IV
A son retour, le fumet délicat des pommes de terre sautées embaume la cuisine en formica. Il rentre d’un pas énervé, puis ralentit, en distinguant les courbes féminines derrière le tablier. Ragaillardi par cette délicate attention, il dépose un baiser dans le cou de la cuisinière. Celle-ci sursaute et se retourne le regard sévère :
― Christian ... Et en plus tu as oublié le poulet !
― Ah oui, zut. J'y retourne si tu veux.
― Non, tant pis, trop tard, je sortirai du confit congelé. Mais par pitié, bon sang, prends tes cachets pour Alzheimer. Je serai plus rassurée.

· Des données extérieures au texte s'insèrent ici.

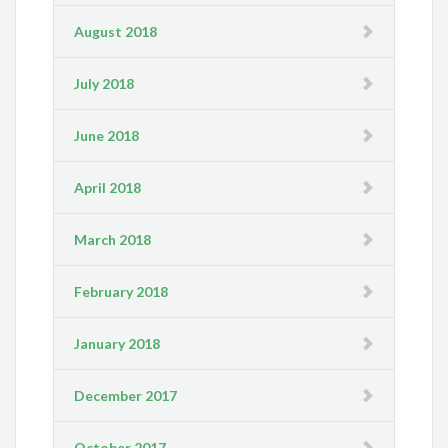
August 2018
July 2018
June 2018
April 2018
March 2018
February 2018
January 2018
December 2017
October 2017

Il regarde la pilule blanche sur la table. A côté, un papier griffonné : Christian Trémège, sculpteur, veuf, deux enfants. En cas de problème appelez la gendarmerie, ils sont au courant.
Il y a des maladies qu'on voudrait oublier. Alors il prend la gélule et l'enfouit dans sa poche.
― Au fait, la quincaillerie a été cambriolée cette nuit.
La femme, absorbée par sa recette de famille ne relève pas. Il poursuit :
― Eh dis on mange quoi ce midi ? Du févoulet (*)?
Sa sœur se retourne, le regarde avec un sourire en coin. Le chiffon fouette sèchement la cuisse du vieil homme. Et il ose en plaisanter le bougre, se rassure-t-elle, à demi-convaincue.